[Start of section]

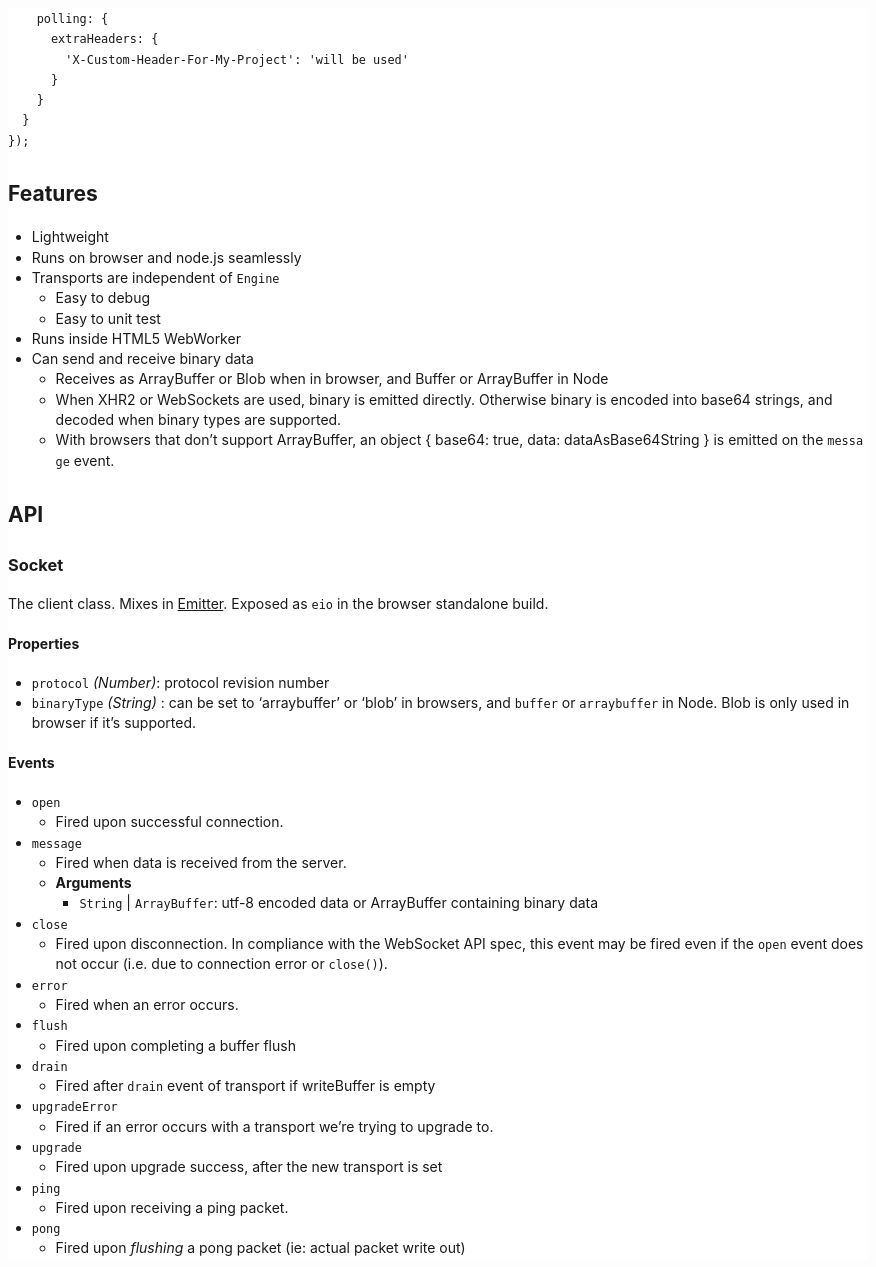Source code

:         polling: {
          extraHeaders: {
            'X-Custom-Header-For-My-Project': 'will be used'
          }
        }
      }
    });

Features
--------

-   Lightweight
-   Runs on browser and node.js seamlessly
-   Transports are independent of `Engine`
    -   Easy to debug
    -   Easy to unit test
-   Runs inside HTML5 WebWorker
-   Can send and receive binary data
    -   Receives as ArrayBuffer or Blob when in browser, and Buffer or ArrayBuffer in Node
    -   When XHR2 or WebSockets are used, binary is emitted directly. Otherwise binary is encoded into base64 strings, and decoded when binary types are supported.
    -   With browsers that don’t support ArrayBuffer, an object { base64: true, data: dataAsBase64String } is emitted on the `message` event.

API
---

### Socket

The client class. Mixes in [Emitter](http://github.com/component/emitter). Exposed as `eio` in the browser standalone build.

#### Properties

-   `protocol` *(Number)*: protocol revision number
-   `binaryType` *(String)* : can be set to ‘arraybuffer’ or ‘blob’ in browsers, and `buffer` or `arraybuffer` in Node. Blob is only used in browser if it’s supported.

#### Events

-   `open`
    -   Fired upon successful connection.
-   `message`
    -   Fired when data is received from the server.
    -   **Arguments**
        -   `String` | `ArrayBuffer`: utf-8 encoded data or ArrayBuffer containing binary data
-   `close`
    -   Fired upon disconnection. In compliance with the WebSocket API spec, this event may be fired even if the `open` event does not occur (i.e. due to connection error or `close()`).
-   `error`
    -   Fired when an error occurs.
-   `flush`
    -   Fired upon completing a buffer flush
-   `drain`
    -   Fired after `drain` event of transport if writeBuffer is empty
-   `upgradeError`
    -   Fired if an error occurs with a transport we’re trying to upgrade to.
-   `upgrade`
    -   Fired upon upgrade success, after the new transport is set
-   `ping`
    -   Fired upon receiving a ping packet.
-   `pong`
    -   Fired upon *flushing* a pong packet (ie: actual packet write out)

[End of section]

◆ What is required ◆
Repeat the records word for word, skipping pictures.

◆ Problem solution ◆
Source code

:         polling: {
          extraHeaders: {
            'X-Custom-Header-For-My-Project': 'will be used'
          }
        }
      }
    });

Features
--------

-   Lightweight
-   Runs on browser and node.js seamlessly
-   Transports are independent of `Engine`
    -   Easy to debug
    -   Easy to unit test
-   Runs inside HTML5 WebWorker
-   Can send and receive binary data
    -   Receives as ArrayBuffer or Blob when in browser, and Buffer or ArrayBuffer in Node
    -   When XHR2 or WebSockets are used, binary is emitted directly. Otherwise binary is encoded into base64 strings, and decoded when binary types are supported.
    -   With browsers that don’t support ArrayBuffer, an object { base64: true, data: dataAsBase64String } is emitted on the `message` event.

API
---

### Socket

The client class. Mixes in [Emitter](http://github.com/component/emitter). Exposed as `eio` in the browser standalone build.

#### Properties

-   `protocol` *(Number)*: protocol revision number
-   `binaryType` *(String)* : can be set to ‘arraybuffer’ or ‘blob’ in browsers, and `buffer` or `arraybuffer` in Node. Blob is only used in browser if it’s supported.

#### Events

-   `open`
    -   Fired upon successful connection.
-   `message`
    -   Fired when data is received from the server.
    -   **Arguments**
        -   `String` | `ArrayBuffer`: utf-8 encoded data or ArrayBuffer containing binary data
-   `close`
    -   Fired upon disconnection. In compliance with the WebSocket API spec, this event may be fired even if the `open` event does not occur (i.e. due to connection error or `close()`).
-   `error`
    -   Fired when an error occurs.
-   `flush`
    -   Fired upon completing a buffer flush
-   `drain`
    -   Fired after `drain` event of transport if writeBuffer is empty
-   `upgradeError`
    -   Fired if an error occurs with a transport we’re trying to upgrade to.
-   `upgrade`
    -   Fired upon upgrade success, after the new transport is set
-   `ping`
    -   Fired upon receiving a ping packet.
-   `pong`
    -   Fired upon *flushing* a pong packet (ie: actual packet write out)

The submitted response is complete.